• **WORK INSTRUCTION**
Would you repeat the data below exactly, taking out the images?

Records contained in a dataset
******

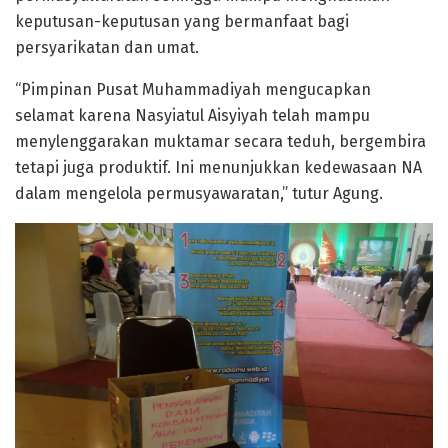
keputusan-keputusan yang bermanfaat bagi
persyarikatan dan umat.
“Pimpinan Pusat Muhammadiyah mengucapkan
selamat karena Nasyiatul Aisyiyah telah mampu
menylenggarakan muktamar secara teduh, bergembira
tetapi juga produktif. Ini menunjukkan kedewasaan NA
dalam mengelola permusyawaratan,” tutur Agung.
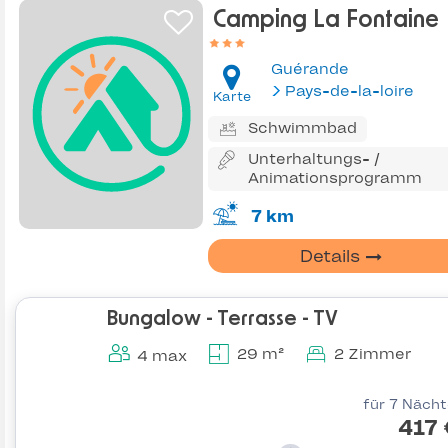
Camping La Fontaine
Guérande
Pays-de-la-loire
Karte
Schwimmbad
Unterhaltungs- /
Animationsprogramm
7 km
Details
Bungalow - Terrasse - TV
29 m²
2 Zimmer
4 max
für 7 Näch
417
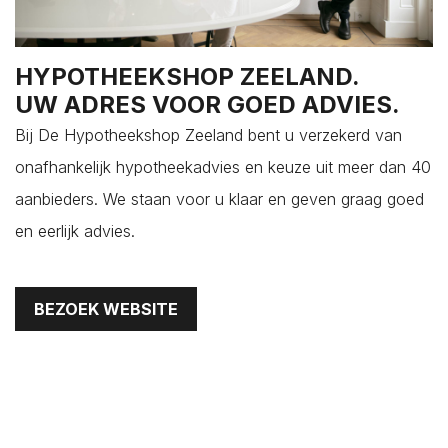
Colijnsplaat
Domburg
HYPOTHEEKSHOP ZEELAND.
Dreischor
UW ADRES VOOR GOED ADVIES.
Driewegen
Bij De Hypotheekshop Zeeland bent u verzekerd van
Ellemeet
onafhankelijk hypotheekadvies en keuze uit meer dan 40
Ellewoutsdijk
aanbieders. We staan voor u klaar en geven graag goed
Gapinge
en eerlijk advies.
Geersdijk
Goes
's-Gravenpolder
BEZOEK WEBSITE
Grijpskerke
Hansweert
's-Heer Abtskerke
's-Heer Arendskerke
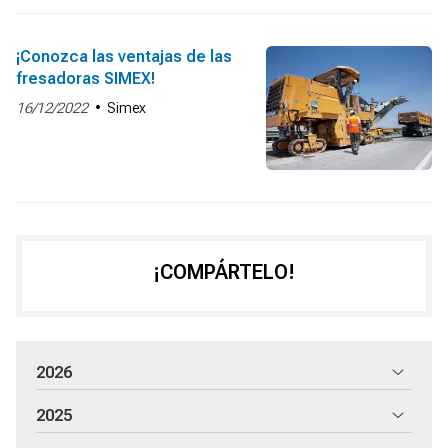
¡Conozca las ventajas de las
fresadoras SIMEX!
16/12/2022
Simex
¡COMPÁRTELO!
2026
2025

******

• **RESPONSE FOR THIS EXERCISE**
keputusan-keputusan yang bermanfaat bagi
persyarikatan dan umat.
“Pimpinan Pusat Muhammadiyah mengucapkan
selamat karena Nasyiatul Aisyiyah telah mampu
menylenggarakan muktamar secara teduh, bergembira
tetapi juga produktif. Ini menunjukkan kedewasaan NA
dalam mengelola permusyawaratan,” tutur Agung.
Camping La Fontaine
Guérande
Pays-de-la-loire
Karte
Schwimmbad
Unterhaltungs- /
Animationsprogramm
7 km
Details
Bungalow - Terrasse - TV
29 m²
2 Zimmer
4 max
für 7 Näch
417
Colijnsplaat
Domburg
HYPOTHEEKSHOP ZEELAND.
Dreischor
UW ADRES VOOR GOED ADVIES.
Driewegen
Bij De Hypotheekshop Zeeland bent u verzekerd van
Ellemeet
onafhankelijk hypotheekadvies en keuze uit meer dan 40
Ellewoutsdijk
aanbieders. We staan voor u klaar en geven graag goed
Gapinge
en eerlijk advies.
Geersdijk
Goes
's-Gravenpolder
BEZOEK WEBSITE
Grijpskerke
Hansweert
's-Heer Abtskerke
's-Heer Arendskerke
¡Conozca las ventajas de las
fresadoras SIMEX!
16/12/2022
Simex
¡COMPÁRTELO!
2026
2025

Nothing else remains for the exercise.